Gunung Ijen

By Choo Ruizhi

Ijen Trail

The Ijen Trail.

There are supermen working in the volcanoes of East Java.

If you consult a world map of volcanoes, you’ll see the great and myriad islands of Indonesia dotted with them, and few more so than the island of Java.

I had the privilege of visiting one of these volcanoes in March 2013 in East Java. At a height of 2799m, you would expect Mount Ijen to be a formidable and inaccessible volcano to climb. “Walk” would however be a more accurate term for how you ascend to its crater rim, since you actually begin from a an elevation of about 2000m.

It’s tough going, especially if you’re new to this uphill walking business like I was, but keep at it. Just walk, and enjoy the silence. Occasionally, and often unexpectedly, a figure staggers past you, laden with large yellow rocks. The trail is narrow, but it flattens out after awhile. You walk round a corner, and suddenly great vistas and horizons seem to spring out. After that difficult climb – the air has been thin, the trail unbearably steep, and you are desperately out of breath – this is one surprise too many. For a moment there is no more breath, simply because it has been taken away by the beauty of the panorama laid out before your eyes.

Ijen Crater Lake

Ijen Crater Lake

Up above is a sapphire blue sky, so blue it almost hurt just looking at it, and before you, a giant, gleaming half of an eggshell cupping a pale turquoise lake.

It is a stark landscape painted with an uncompromising hand, but look closer, near the shores of that turquoise lake. There is a small plume of smoke, and minuscule figures surround that plume. Only then do you realize the sheer scale of the volcano.

It takes about half an hour, but it is actually possible to descend from the crater rim to the shores of Ijen’s lake to investigate the smoke plume. But what looked like a small plume of smoke from afar is actually a massive, billowing cloud of sulphur up close.

It’s here that you finally meet the supermen of Ijen, and witness firsthand, with mixed feelings, their sheer might.

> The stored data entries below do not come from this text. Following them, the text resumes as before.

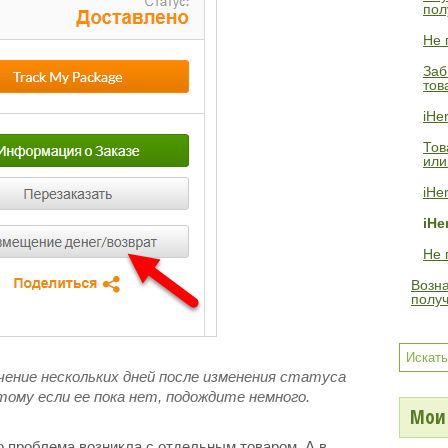
пол
Не 
Заб
тов
iHe
Тов
или
iHe
iHe
Не 
Возна
получ
чение нескольких дней после изменения статуса
тому если ее пока нет, подождите немного.
Мои 
 проблема возникла с отдельным товаром. А в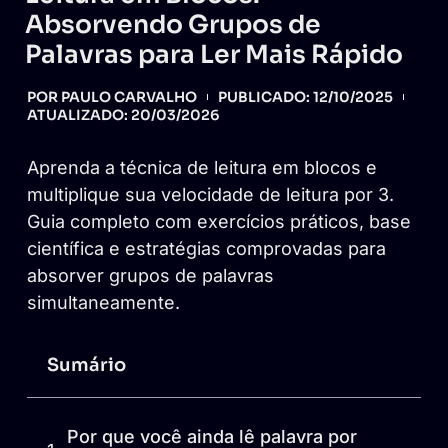
Absorvendo Grupos de
Palavras para Ler Mais Rápido
POR
PAULO CARVALHO
PUBLICADO:
12/10/2025
ATUALIZADO: 20/03/2026
Aprenda a técnica de leitura em blocos e
multiplique sua velocidade de leitura por 3.
Guia completo com exercícios práticos, base
científica e estratégias comprovadas para
absorver grupos de palavras
simultaneamente.
Sumário
Por que você ainda lê palavra por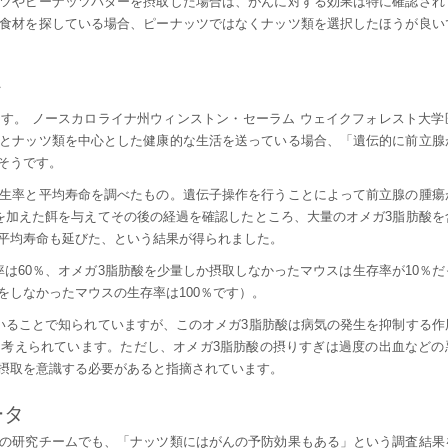
ツやピーナッツバターを摂取した場合は、がんに対する効果は特に確認され
食材を探している場合、ピーナッツではなくナッツ類を選択したほうが良い
タ
す。 ノースカロライナ州ウィンストン・セーラム ウェイクフォレスト大学
とナッツ類を中心とした健康的な生活を送っている場合、「遺伝的に前立腺
そうです。
生率と平均寿命を調べたもの。遺伝子操作を行うことによって前立腺の腫瘍
を加えた餌を与えてその後の経過を確認したところ、大量のオメガ3脂肪酸を
平均寿命も延びた、という結果が得られました。
は60％、オメガ3脂肪酸を少量しか摂取しなかったマウスは生存率が10％だ
をしなかったマウスの生存率は100％です）。
いることで知られていますが、このオメガ3脂肪酸は病気の発生を抑制する作
考えられています。ただし、オメガ3脂肪酸の摂りすぎは過度の出血などの
摂取を意識する必要があると指摘されています。
ータ
の研究チームでも、「ナッツ類にはがんの予防効果もある」という調査結果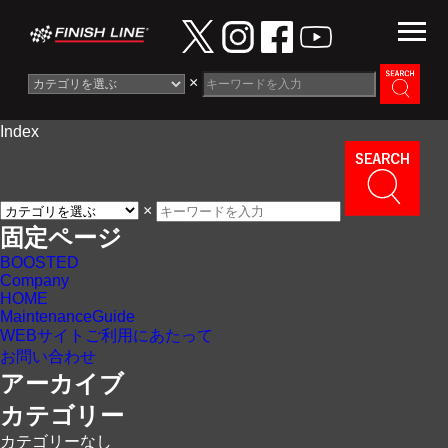
×
Index
Information
News
×
Maintenance Guide
固定ページ
BOOSTED
Contact
Company
HOME
MaintenanceGuide
WEBサイトご利用にあたって
お問い合わせ
アーカイブ
カテゴリー
カテゴリーなし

These are the sulphur miners of Ijen; and those were the staggering figures you stepped aside for on your way up to the crater rim. Watch in awe, as they stagger under the weight of great slabs of sulphur they haul up from the heart of the breathing volcano. Pause for a moment as they tell you how much they earn for their herculean labour – a grand, marvellous total of about five US dollars a day. There’s an unfamiliar, uncomfortable itch in the heart as one watches the juddering breaths the miners take struggling from the depths of the volcano up to the crater rim.

Sulphur extracted from mines at Ijen

Sulphur extracted from mines at Ijen

Suddenly, the beauty of the landscape isn’t that important anymore. Suddenly, the struggle up the mountain isn’t paramount; nor the photos you took. That sense of achievement has been replaced by one of disquiet. Five dollars back home could have bought you an appetizer; five dollars here is an entire day’s wage, an entire day’s titanic struggle.

Ijen is a beautiful volcano, and one that is relatively accessible for those in search of breath-taking vistas with minimal fuss and preparation. It gives one a sense of perspective – not only from nature, but also from the difficult lives of the sulphur miners who eke out an existence on its slopes.

Don’t go back and boast about how you have ‘conquered’ a volcano.

Go back and tell of how you were humbled instead, having seen for yourself the supermen of Gunung Ijen.